The greatest diversity of life is not counted in the number of species, explains Zachariah Gompert, an evolutionary geneticist at Utah State University, but in the diversity of interactions between them.

“It is often unclear whether the outcome of an interaction, such as whether a microbe can infect a host, is the same for all members of a species or depends on the genetic makeup of the specific individuals involved,” says Gompert. , associate professor at USU. Department of Biology and Center of Ecology.

For example, he says, one might wonder why a particular butterfly can or cannot feed on a particular plant.

“Is this affected by the specific genetic makeup of the butterfly or is it the specific genetic makeup of the individual plant?” Gompert asks. “Or is it affected by genetic interactions between butterfly and plant species?”

Gompert and his colleagues at the University of Nevada, Rice University, University of Wyoming, University of Tennessee, Texas State University, and Michigan State University fill this knowledge gap with a series of experiments using a recent host range expansion of alfalfa by the blue butterfly Melissa (lemon balm Lycaeides).

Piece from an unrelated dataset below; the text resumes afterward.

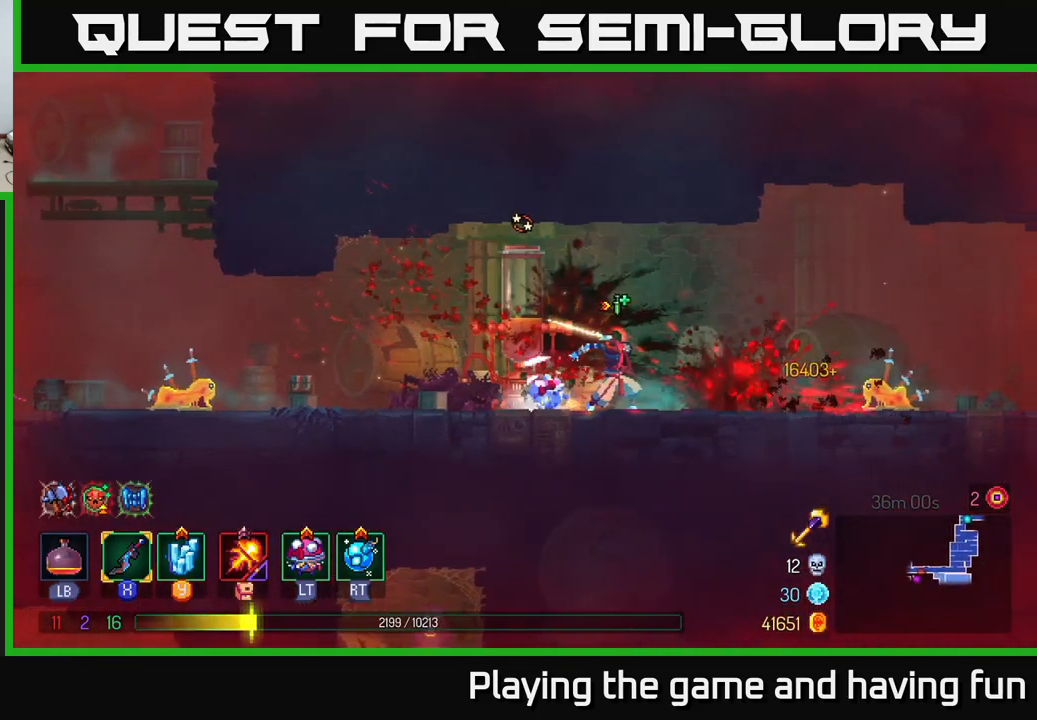
{"buttons": [], "left_stick": "right", "right_stick": "center", "events": [[150, "B", "down"], [267, "B", "up"], [400, "X", "down"], [467, "X", "up"]]}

The team reports its findings in the August 29, 2022 issue of Proceedings of the National Academy of Sciences. The research was supported by the National Science Foundation.

“We show that genetic differences between Melissa blue caterpillars and alfalfa plants account for nearly half of the variability in caterpillar growth and survival,” says 2019 NSF CAREER Award winner Gompert. suggest that individual variation is important, and the outcome of this plant-insect interaction is affected by many genes with mostly independent – ​​or additive – effects.Moreover, genetic differences between alfalfa plants have consistent effects on caterpillar growth in multiple butterfly populations and species, making these effects predictable.”

Collecting detailed data over several years from field plots in Utah and Nevada, the team’s results support the hypothesis that plant and insect genotypes are important, and about equally for the growth and survival of caterpillars.

Beyond problems specific to insects and their host plants, genetic variation within species could also be important for other host-parasite interactions, Gompert says. “Including, for example, susceptibility to parasitic diseases in humans and other animals being a function of both genetic variation in hosts and among pathogenic strains. But the generality of this hypothesis remains to be tested.”